Cette histoire n'a jamais commencé. Je peux écouter couler l'eau comme un murmure qui étouffe tout, son bruit sur la pierre du pont, qui dure, qui dure. Notre impatience, le goût de la chair dans notre gueule. Puis le bruit de roues arrive et on se tapit, instinctivement. On s'écrase au sol avec, en tête, ces images d'un chariot dans les ombres. On n'entend pas encore les coups de fouet, on les imagine. Comme les sons deviennent plus clairs, on s'enfonce d'autant plus jusqu'à être tout à fait invisible. Voilà les voix qui éclatent, et qui brisent tout. Le cocher se plaint qu'ils se traînent. Derrière, le journal n'arrête pas de battre entre les plumes de sa compagne. Nous, on attend, paralysé.

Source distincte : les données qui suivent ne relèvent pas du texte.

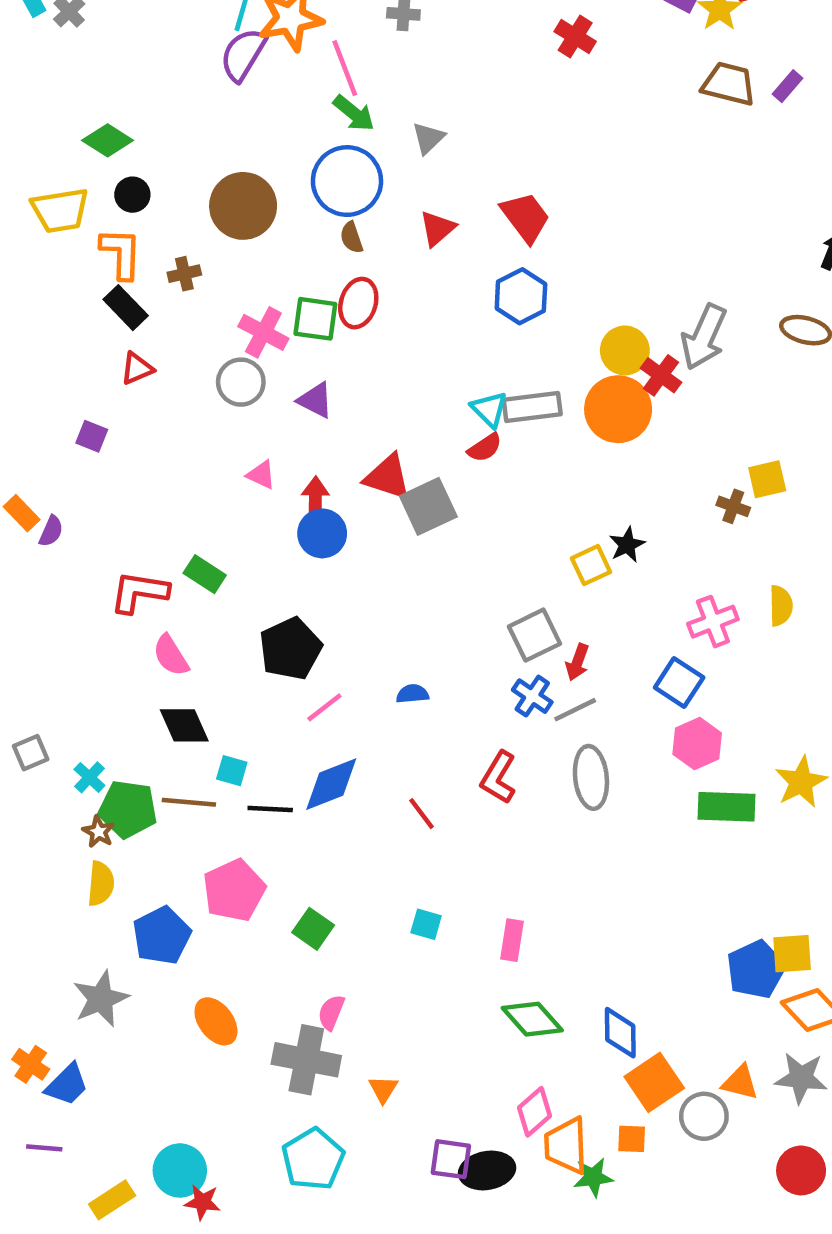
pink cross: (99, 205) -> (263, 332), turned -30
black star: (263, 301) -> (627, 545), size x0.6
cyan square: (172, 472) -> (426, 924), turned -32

Voilà l'instant où l'histoire s'effondre, parce que le lecteur se refuse de suivre. Parce que ce n'est qu'une vaste blague et qu'il ne demande qu'à bondir. Alors il faut lui montrer, lui démontrer, qu'il y a ce pont, que quelqu'un l'a bâti. Qu'il y a ce carrosse, que quelqu'un l'a monté. Qu'il y a ce harnais, que quelqu'un l'a fourni. Qu'il y a toutes ces marques d'une puissance en jeu contre laquelle on ne peut rien faire, pareillement que l'eau de la rivière contre le pont n'arrive pas à l'emporter. S'il y avait un moyen de montrer que ce pont est une absurdité, que cette rivière bute et brise dessus, alors il y a une chance pour que le spectacle ne soit plus comique mais monstrueux.
C'est un changement complet d'idée, et un long travail sur le lecteur, pour lui faire comprendre quelque chose d'opposé à tous ses sens et à toutes ses intuitions. Que le spectacle qui le fait rire pourrait bien exister, tout comme un paysan même au désespoir n'aurait pas imaginé attaquer le carrosse d'un noble, par peur des représailles, et quand bien même son pire ennemi aurait tenu le mors. Et pendant que tout ce jeu se déroule, de persuasion, entre l'auteur et son lecteur, plus personne ne prête d'attention au renard.
Encore une histoire que je n'écrirai jamais.